Там, наконец, немало по неверию
позорных дел свершивши, нечестивые
оттуда были изгнаны отступники.
И в Город этот царский убежавшие,
все ж не расстались с беззаконной глупостью.
Оттоле надпись у злодеев на челе:
осуждены они и снова изгнаны».
(Псевдо-Симеон. Хроника 641; Иоанн Зонара. Хроника 3, 366)
* * *
Адмирал Никита Оорифа заживо содрал кожу с нескольких христиан-перебежчиков, которых захватил в плен после разгрома арабского флота около 873 года. Его логика заключалась в том, что он снимал с них только крещение, от которого они сами отказались, но не брал ничего, что принадлежало им. Других он сбрасывал с возвышений в чаны с кипящей смолой, давая им реальный опыт крещения страданием и тьмой, которые они избрали. Это вызвало немалый страх в умах тех, кто хотел напасть на ромейские земли (Продолжатель Феофана. 301).
* * *
Согласно апокрифической легенде, армянский царь Гагик II, вынужденный отречься от престола и жить в Каппадокии, разгневался на византийского митрополита Кесарии за то, что тот назвал своего пса Арменом, оскорбив тем самым всех армян. Однажды он объявил, что собирается погостить у митрополита, чему тот обрадовался. Во время трапезы царь попросил его показать своего пса, который, по слухам, был очень силен. Митрополиту было неловко звать его. «Позови его по имени, чтобы он пришел». Тогда митрополит позвал его, добавив, что назвал его Арменом, потому что тот силен, как воин (многие армяне служили в войске). «Это мы еще посмотрим», — сказал Гагик и приказал своим людям засунуть собаку и епископа в мешок. Весь остаток дня они били собаку палками, так что она набросилась на своего хозяина и разорвала его на куски, рыча и лая (Матфей Эдессский. Хроника 2, 43).

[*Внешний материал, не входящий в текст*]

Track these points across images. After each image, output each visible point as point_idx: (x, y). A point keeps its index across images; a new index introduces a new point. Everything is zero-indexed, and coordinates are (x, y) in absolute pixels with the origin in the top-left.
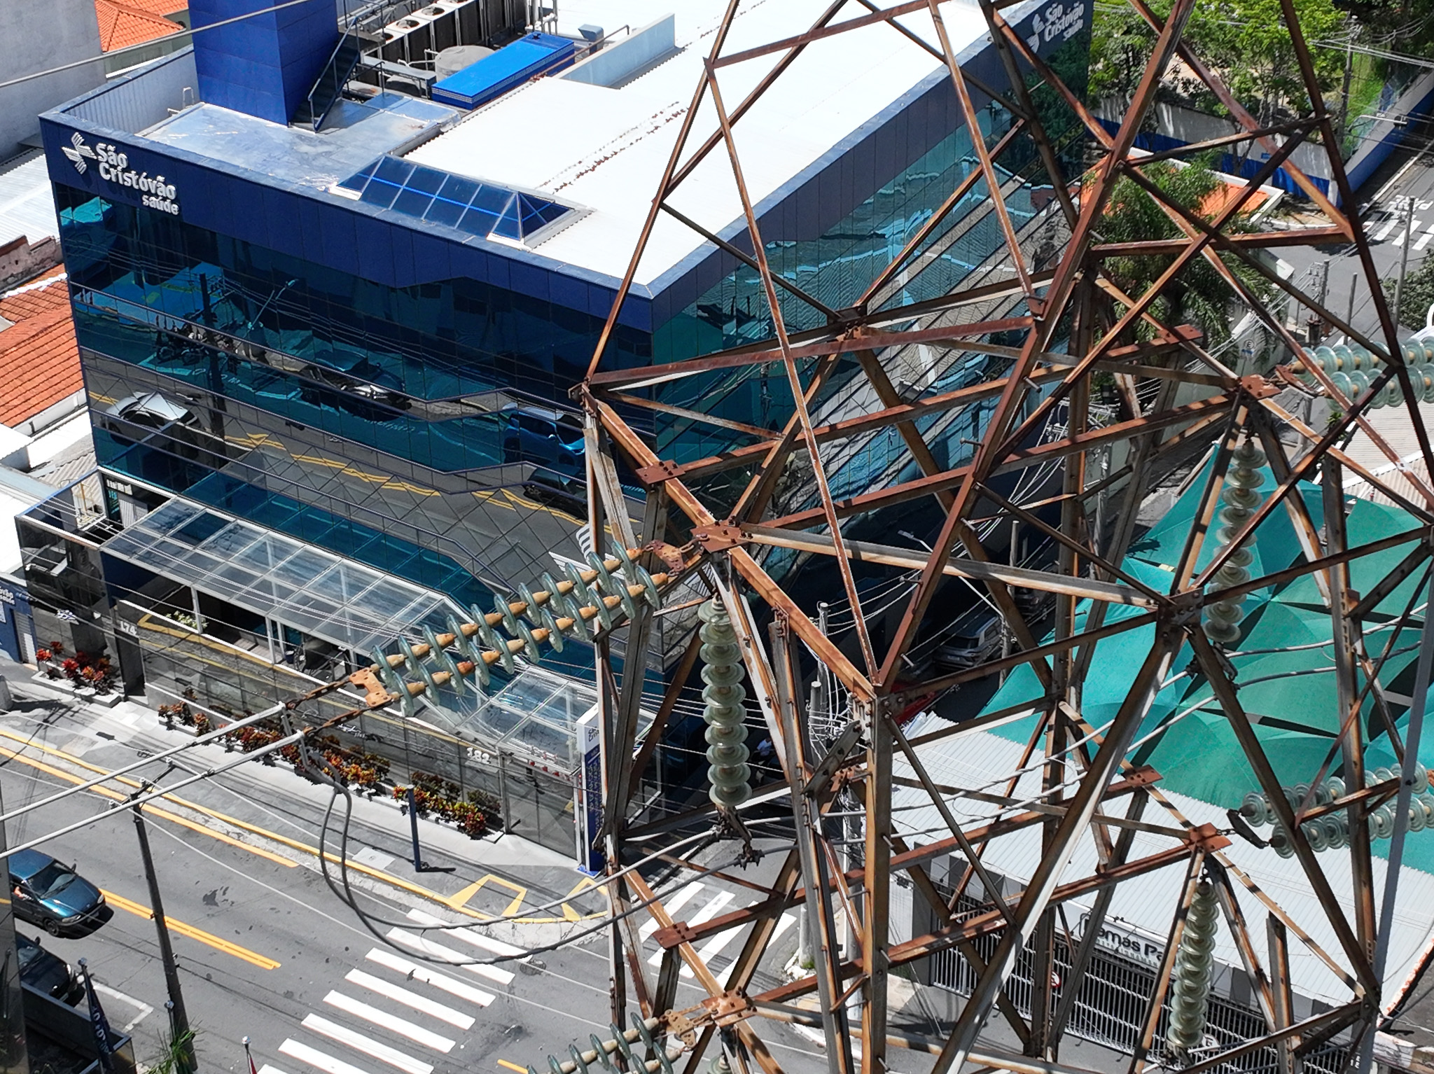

Илл. 13.2. Адмирал Оорифа наказывает арабских пленников; миниатюра Мадридского Скилицы
* * *
Согласно позднейшей легенде, император Юстиниан I (527–565) «испугался, как бы архитектор Великой Церкви, Игнатий, очень любимый всеми, не был провозглашен императором. Однако он не желал казнить его, как многие советовали ему, и тогда они нехотя обещали императору, что, убрав леса с построенной тем колонны Августеона, оставят там Игнатия умирать от голода, что и было сделано. Установив и закончив колонну с конной статуей императора, Игнатий понял, что его оставили там и опечалился; но, когда настал вечер, он нашел отличный выход из положения. У него в мешке нашлась веревочка длиной в пять локтей. Кроме того, он, достав нож, разрезал на мелкие кусочки свой гиматий, нижнюю рубашку, пояс и тюрбан, связал их, и попробовал, достает ли веревка донизу. В это время весь город спал, ибо была глубокая ночь. Увидев, что и жена его пришла с плачем и сетованиями, он крикнул ей: “обрывами меня оставили здесь умирать. Но ты пойди и потихоньку купи толстую веревку длиной с колонну и намажь ее смолой, и снова приходи посреди ночи”. Она все поняла, и на следующую ночь он спустил то, что у него было, жена привязала веревку, и он втащил ту наверх, привязал к ноге коня, и держась за нее, спустился невредимым. Он сделал так, чтобы веревка благодаря смоле прилипала к рукам, дабы не разбиться, соскользнув сразу, и дабы после спуска сжечь веревку. Потом, взяв жену и детей, он ночью бежал в Адрианополь, переодевшись монахом, и целых три года все говорили, что он умер на колонне. После этого он вернулся в Константинополь и жил там. Однажды, когда император шел с процессией в церковь Святых Апостолов, Игнатий встретил Юстиниана там и стал просить смилостивиться и не убивать его. Узнав Игнатия, император удивился, и весь синклит тоже. Юстиниан сделал вид, что не знал о случившемся с Игнатиеми, дав ему много даров, отпустил его с миром, сказав: “Видишь, если Господь хочет, чтобы человек остался жив, то и тысячи его не убьют”» (Сказание о Великой церкви 31).